(Keypoint text descriptions)
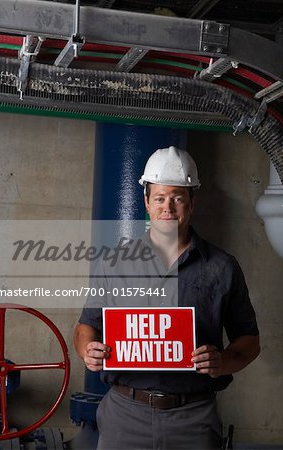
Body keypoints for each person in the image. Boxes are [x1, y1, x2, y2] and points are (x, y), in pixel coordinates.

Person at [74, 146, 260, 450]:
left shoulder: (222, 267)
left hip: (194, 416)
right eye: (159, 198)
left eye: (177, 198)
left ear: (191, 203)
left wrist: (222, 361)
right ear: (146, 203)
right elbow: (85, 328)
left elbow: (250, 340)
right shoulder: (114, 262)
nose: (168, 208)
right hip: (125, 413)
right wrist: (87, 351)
---
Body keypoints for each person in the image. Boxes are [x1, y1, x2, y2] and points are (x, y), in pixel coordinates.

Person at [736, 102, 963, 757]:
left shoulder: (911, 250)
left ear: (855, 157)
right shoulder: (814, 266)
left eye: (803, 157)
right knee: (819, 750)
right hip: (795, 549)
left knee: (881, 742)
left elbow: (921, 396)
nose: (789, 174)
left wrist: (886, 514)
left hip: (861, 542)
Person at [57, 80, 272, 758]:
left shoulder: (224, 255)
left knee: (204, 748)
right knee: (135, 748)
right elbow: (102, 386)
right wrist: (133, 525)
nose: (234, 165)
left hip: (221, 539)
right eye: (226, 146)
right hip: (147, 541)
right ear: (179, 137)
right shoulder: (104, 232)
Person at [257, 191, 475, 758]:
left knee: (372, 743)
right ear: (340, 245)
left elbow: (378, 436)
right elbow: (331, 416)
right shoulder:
--
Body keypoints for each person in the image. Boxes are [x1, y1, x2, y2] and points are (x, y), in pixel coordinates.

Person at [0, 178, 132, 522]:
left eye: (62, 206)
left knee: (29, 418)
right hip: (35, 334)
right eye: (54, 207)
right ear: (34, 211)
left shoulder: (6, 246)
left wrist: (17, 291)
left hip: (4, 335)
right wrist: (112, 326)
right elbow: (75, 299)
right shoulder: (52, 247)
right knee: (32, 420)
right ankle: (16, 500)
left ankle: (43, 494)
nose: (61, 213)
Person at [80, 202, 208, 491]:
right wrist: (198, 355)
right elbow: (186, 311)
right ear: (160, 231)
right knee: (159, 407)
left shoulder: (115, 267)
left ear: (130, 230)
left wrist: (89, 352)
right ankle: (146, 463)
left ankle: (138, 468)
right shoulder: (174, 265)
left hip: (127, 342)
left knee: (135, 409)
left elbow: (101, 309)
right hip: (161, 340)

**EXERCISE INSTRUCTIONS**
Above are some lines. Repeat exactly, and only, those from the line that has "left ankle: (43, 494)" through the line that has "right hip: (161, 340)".

**EXERCISE RESPONSE**
left ankle: (43, 494)
nose: (61, 213)
Person at [80, 202, 208, 491]:
right wrist: (198, 355)
right elbow: (186, 311)
right ear: (160, 231)
right knee: (159, 407)
left shoulder: (115, 267)
left ear: (130, 230)
left wrist: (89, 352)
right ankle: (146, 463)
left ankle: (138, 468)
right shoulder: (174, 265)
left hip: (127, 342)
left knee: (135, 409)
left elbow: (101, 309)
right hip: (161, 340)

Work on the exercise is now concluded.